Is Wedding Photography “The Soul of your Wedding Day Documented”? Behind the Lens with Rahul Khona
11 May 2015
Could photography be your most important investment? We go behind the lens with Asian wedding photographer Rahul to find out
“I wish I could see more than the 4 photographs I have of my parents’ wedding, it would be amazing to see images of all my family on that day,” says London-based wedding photographer, Rahul Khona.
When all is said and done, he says, is it not the photographs that you look back on, or that future generations will look back on? It’s capturing those passing special moments, the emotions of the day that are important to Rahul. And perhaps there’s a lesson to be learnt in that for all brides and grooms-to-be caught-up in the details – is it not the emotions, not the colour scheme, that you and your guests will remember?
How would you describe your style of photography?
My style of photography is all about moments, I wouldn't say my style fits in with documentary or photojournalism, or any other terminology used nowadays. I love to capture moments, that remind you of how you felt at that time, how your family and loved ones around you felt, moments that fly by in an instant. I love to create gorgeous portraits too, sometimes with an editorial, fashion feel.
How did you start out in wedding photography?
I used to be a graphic designer, but I started to notice how wedding photography was becoming more documentary and natural, something that I connected with, and I loved looking at some of my friends’ wedding albums. So I started off assisting an established photographer for over a year, shooting weddings alongside him every weekend, before finally forming my own path.

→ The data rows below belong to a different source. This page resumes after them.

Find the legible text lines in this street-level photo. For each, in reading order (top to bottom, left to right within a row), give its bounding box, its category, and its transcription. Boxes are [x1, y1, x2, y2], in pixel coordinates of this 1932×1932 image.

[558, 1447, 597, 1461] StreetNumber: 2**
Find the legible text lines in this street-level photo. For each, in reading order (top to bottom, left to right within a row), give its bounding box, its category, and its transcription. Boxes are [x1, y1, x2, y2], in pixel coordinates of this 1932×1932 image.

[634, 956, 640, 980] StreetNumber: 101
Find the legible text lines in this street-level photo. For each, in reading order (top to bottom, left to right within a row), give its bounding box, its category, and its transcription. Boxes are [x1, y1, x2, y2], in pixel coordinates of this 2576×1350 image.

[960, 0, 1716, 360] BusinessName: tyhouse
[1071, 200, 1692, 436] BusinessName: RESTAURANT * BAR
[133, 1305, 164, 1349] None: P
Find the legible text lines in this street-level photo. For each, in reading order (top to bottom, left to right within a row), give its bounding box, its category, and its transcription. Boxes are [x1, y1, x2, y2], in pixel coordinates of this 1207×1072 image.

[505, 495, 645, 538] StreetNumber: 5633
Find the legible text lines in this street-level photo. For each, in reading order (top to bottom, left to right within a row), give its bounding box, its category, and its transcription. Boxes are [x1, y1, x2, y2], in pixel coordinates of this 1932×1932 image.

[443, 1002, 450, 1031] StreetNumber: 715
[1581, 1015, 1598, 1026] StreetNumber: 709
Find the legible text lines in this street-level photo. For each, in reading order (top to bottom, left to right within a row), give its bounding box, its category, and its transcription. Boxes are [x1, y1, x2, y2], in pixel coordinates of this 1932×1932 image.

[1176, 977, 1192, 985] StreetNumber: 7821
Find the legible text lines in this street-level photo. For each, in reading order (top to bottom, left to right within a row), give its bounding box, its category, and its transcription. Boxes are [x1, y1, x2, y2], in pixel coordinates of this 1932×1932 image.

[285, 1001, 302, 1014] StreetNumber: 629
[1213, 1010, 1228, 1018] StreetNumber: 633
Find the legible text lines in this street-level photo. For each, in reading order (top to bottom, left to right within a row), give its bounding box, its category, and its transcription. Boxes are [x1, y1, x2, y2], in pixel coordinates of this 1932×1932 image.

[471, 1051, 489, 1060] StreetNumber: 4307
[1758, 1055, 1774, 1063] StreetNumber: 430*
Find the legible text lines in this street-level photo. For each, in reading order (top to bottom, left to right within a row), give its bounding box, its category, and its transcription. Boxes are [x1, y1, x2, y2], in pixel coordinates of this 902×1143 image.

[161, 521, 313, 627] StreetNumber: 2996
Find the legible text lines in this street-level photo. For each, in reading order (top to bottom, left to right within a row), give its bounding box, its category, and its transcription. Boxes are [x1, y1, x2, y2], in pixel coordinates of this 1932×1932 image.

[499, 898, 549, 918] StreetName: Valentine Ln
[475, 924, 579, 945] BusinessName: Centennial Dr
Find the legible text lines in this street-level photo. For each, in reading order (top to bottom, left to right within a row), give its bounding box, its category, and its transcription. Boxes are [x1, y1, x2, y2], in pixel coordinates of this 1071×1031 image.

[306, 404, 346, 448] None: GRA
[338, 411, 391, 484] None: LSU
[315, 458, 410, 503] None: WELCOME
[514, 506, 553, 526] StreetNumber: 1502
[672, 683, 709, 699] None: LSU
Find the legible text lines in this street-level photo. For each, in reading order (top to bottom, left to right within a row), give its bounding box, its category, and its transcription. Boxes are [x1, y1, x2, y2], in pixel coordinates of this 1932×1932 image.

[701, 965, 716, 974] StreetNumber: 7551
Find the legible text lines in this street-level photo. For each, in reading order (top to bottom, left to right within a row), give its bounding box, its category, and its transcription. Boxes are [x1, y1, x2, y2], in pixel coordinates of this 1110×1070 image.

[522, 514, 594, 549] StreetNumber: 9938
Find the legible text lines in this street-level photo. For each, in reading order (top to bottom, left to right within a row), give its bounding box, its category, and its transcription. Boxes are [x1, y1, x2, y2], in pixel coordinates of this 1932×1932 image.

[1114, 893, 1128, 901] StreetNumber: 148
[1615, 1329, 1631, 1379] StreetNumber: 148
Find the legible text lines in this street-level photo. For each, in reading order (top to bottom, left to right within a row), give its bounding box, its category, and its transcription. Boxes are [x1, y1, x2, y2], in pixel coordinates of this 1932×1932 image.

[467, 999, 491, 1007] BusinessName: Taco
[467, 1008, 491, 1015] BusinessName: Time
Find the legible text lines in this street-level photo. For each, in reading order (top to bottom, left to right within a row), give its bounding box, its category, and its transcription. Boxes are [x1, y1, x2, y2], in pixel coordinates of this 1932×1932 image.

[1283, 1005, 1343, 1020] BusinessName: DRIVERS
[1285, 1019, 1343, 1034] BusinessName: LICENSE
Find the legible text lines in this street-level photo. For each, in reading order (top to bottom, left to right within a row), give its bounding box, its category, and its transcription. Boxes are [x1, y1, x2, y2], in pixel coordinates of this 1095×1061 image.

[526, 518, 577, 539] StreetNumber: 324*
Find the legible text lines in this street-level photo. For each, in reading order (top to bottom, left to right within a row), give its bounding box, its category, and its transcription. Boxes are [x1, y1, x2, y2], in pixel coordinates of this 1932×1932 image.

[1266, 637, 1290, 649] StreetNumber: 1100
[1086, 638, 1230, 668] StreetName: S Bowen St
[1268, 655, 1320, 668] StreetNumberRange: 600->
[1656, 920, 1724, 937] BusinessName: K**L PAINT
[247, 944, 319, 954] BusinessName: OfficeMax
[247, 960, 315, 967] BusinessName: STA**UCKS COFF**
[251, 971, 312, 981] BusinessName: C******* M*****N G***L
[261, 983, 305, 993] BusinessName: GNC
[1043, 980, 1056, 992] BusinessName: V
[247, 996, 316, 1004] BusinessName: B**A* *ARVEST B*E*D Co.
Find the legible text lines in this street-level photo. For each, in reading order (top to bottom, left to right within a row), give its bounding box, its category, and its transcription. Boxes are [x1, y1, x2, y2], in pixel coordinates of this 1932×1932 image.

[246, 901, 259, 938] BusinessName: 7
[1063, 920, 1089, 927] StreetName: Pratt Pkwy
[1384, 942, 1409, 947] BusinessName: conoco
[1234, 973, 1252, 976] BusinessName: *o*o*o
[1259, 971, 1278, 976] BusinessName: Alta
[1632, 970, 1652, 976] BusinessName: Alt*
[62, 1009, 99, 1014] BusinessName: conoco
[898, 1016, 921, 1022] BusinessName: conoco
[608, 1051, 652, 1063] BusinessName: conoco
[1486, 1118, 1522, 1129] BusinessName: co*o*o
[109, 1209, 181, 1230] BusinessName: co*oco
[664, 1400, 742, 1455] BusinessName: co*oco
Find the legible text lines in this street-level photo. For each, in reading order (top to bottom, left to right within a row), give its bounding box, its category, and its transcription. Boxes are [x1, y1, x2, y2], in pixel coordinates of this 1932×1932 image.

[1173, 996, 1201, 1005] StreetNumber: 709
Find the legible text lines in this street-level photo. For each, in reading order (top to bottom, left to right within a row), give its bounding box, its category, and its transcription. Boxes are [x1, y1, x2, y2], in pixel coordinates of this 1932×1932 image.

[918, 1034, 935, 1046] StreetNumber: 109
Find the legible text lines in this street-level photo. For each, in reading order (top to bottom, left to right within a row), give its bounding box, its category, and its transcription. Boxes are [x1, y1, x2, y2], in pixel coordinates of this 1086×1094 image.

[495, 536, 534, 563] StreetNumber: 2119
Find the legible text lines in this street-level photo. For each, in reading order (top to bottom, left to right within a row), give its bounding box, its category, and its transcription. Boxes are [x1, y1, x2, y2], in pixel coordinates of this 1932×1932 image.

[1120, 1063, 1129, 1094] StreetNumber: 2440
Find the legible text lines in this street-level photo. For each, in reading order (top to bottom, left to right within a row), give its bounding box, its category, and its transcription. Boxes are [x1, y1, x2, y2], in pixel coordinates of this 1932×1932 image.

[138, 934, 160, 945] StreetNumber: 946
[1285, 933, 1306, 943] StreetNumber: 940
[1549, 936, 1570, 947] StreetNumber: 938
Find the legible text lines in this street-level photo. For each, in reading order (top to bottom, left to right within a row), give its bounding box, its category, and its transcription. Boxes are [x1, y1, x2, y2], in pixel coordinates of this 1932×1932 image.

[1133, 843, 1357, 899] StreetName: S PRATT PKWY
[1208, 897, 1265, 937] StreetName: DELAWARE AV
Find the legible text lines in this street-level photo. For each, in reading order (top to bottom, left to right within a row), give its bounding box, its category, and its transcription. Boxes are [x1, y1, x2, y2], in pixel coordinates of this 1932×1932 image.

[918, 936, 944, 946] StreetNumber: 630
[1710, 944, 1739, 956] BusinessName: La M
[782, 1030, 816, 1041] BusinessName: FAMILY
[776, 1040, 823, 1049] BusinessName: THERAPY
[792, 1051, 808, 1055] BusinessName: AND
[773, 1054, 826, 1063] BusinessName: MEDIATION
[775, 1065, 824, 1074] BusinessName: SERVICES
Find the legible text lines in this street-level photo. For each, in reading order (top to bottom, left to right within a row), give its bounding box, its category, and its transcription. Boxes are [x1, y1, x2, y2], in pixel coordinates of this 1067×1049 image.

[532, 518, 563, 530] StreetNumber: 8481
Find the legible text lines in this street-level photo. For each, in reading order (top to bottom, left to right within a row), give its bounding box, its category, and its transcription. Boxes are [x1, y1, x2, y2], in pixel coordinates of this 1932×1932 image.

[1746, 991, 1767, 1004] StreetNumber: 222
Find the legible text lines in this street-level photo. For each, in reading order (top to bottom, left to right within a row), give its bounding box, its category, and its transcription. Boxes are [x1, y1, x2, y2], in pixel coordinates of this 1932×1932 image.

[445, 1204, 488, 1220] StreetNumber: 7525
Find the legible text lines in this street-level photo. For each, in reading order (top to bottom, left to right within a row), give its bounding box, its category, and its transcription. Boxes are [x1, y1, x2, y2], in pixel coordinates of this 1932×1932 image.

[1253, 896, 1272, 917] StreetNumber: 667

Who are your ideal clients?
Fun, relaxed couples are my ideal clients. People that connect with me and I connect with them. In the beginning it was hard to find my 'ideal' clients, but as time went on, I found clients that I connected with and vice versa. Now so many of my clients are good friends, we still stay in touch, and even go out for a drink together.
Can you choose a picture that encapsulates everything you want to achieve in a wedding photograph? Tell us what it is about this image that you love.
This image of the groom and his 85+ yr old grandmother hugging is one of my favourite images to date. I know the groom has a canvas of this image in his home too. It captures everything about how they were both feeling, and everyone around them. For me this image depicts what my wedding photography is all about. This is a moment, moments I strive to capture every time I shoot a wedding.
Photographers seem to inject a lot of their personality into their work… what are your inspirations?
I love watching TV series and films, I always look out for how they lit a scene, or why they chose to include all the information they did in that scene. I've learnt a lot about light through watching television and film, and I think that shows in my work too. I’m also influenced by fashion portraits, in magazines or books, or posters for designers.
How far in advance should those interested look to book you? Do couples stand a chance of booking you last minute?
Most people book around 8 months in advance of their wedding date. I book around 10% of my weddings last minute. I don't take bookings more than 10 months in advance from their wedding date.
What’s the most challenging part of photographing a wedding?
Staying focussed for the whole day, I mainly shoot Asian weddings, which can be 15 hour days – it can be hard to stay mentally focussed throughout, but I always give it my best too.
What’s your opinion on the controversial ‘group shots’ – can you give us an example of yours?
I think group shots are important. I don't mind doing them – I actually find it relaxing, in some strange way. It's awesome to have images with your family and friends. I always tell my couples to allocate enough time for their group photographs, and make sure someone such as the best man or maid of honour, is there to round the relevant people up.
What’s been your most memorable wedding to photograph, and why?
One of my very first destination weddings was in Mexico. When I got the enquiry, I thought, ‘yeah right, they want me,’ but after speaking to the groom on the phone he booked me 20 minutes into our conversation. Inside I was jumping up and down, I couldn’t believe that I had booked a wedding in Mexico – I was so happy. When I documented their wedding it was truly special, although the weather elements went against the bride and groom, their family and friends around them really made up for it all. It was just an amazing celebration, one that I will never forget. I felt truly blessed to be a part of their wedding.
Can you tell us why you think wedding photography is worth the investment?
It's worth the investment because after all is said and done, it will be one of the few ways in which you can recollect your day. A way in which you can remember how you felt on the day, how your family and friends felt around you, the very soul of your wedding day documented. Even for future generations, you're documenting your life, a part of your history and that’s something I truly believe is worth investing in. I wish I could see more than the 4 photographs I have of my parents’ wedding, it would be amazing to see images of all my family on that day.